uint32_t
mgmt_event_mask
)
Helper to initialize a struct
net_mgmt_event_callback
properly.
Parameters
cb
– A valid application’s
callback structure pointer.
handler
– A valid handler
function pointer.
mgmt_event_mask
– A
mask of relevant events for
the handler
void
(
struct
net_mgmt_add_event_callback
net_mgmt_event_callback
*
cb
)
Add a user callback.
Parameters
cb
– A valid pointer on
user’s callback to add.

# Work required
Write out the lines above again, changing every "handler" to "hook" and keeping everything else the same.

# Answer box
uint32_t
mgmt_event_mask
)
Helper to initialize a struct
net_mgmt_event_callback
properly.
Parameters
cb
– A valid application’s
callback structure pointer.
hook
– A valid hook
function pointer.
mgmt_event_mask
– A
mask of relevant events for
the hook
void
(
struct
net_mgmt_add_event_callback
net_mgmt_event_callback
*
cb
)
Add a user callback.
Parameters
cb
– A valid pointer on
user’s callback to add.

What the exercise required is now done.